◆ What you should do
At the line containing "Следующий тренинг будет", start repeating the entries exactly, and continue through the last line.

=======

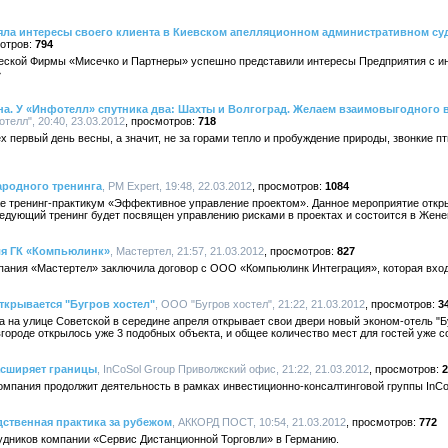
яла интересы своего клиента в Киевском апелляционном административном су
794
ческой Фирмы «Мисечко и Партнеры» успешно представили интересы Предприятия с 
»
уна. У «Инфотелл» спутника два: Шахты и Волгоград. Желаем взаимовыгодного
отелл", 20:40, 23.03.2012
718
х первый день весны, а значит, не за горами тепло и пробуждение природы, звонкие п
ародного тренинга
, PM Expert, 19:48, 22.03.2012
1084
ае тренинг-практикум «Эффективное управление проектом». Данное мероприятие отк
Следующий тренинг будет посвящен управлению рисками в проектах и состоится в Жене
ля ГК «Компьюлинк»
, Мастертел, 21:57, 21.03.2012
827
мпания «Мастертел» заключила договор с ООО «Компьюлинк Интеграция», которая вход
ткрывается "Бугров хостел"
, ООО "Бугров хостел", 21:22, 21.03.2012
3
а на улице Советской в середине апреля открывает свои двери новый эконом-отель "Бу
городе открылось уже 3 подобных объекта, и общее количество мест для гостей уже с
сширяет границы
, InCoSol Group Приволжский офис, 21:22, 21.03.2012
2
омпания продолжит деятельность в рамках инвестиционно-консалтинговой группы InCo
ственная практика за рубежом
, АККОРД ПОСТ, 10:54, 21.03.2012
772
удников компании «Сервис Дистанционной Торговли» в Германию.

=======

◆ Result of this exercise
Следующий тренинг будет посвящен управлению рисками в проектах и состоится в Жене
ля ГК «Компьюлинк»
, Мастертел, 21:57, 21.03.2012
827
мпания «Мастертел» заключила договор с ООО «Компьюлинк Интеграция», которая вход
ткрывается "Бугров хостел"
, ООО "Бугров хостел", 21:22, 21.03.2012
3
а на улице Советской в середине апреля открывает свои двери новый эконом-отель "Бу
городе открылось уже 3 подобных объекта, и общее количество мест для гостей уже с
сширяет границы
, InCoSol Group Приволжский офис, 21:22, 21.03.2012
2
омпания продолжит деятельность в рамках инвестиционно-консалтинговой группы InCo
ственная практика за рубежом
, АККОРД ПОСТ, 10:54, 21.03.2012
772
удников компании «Сервис Дистанционной Торговли» в Германию.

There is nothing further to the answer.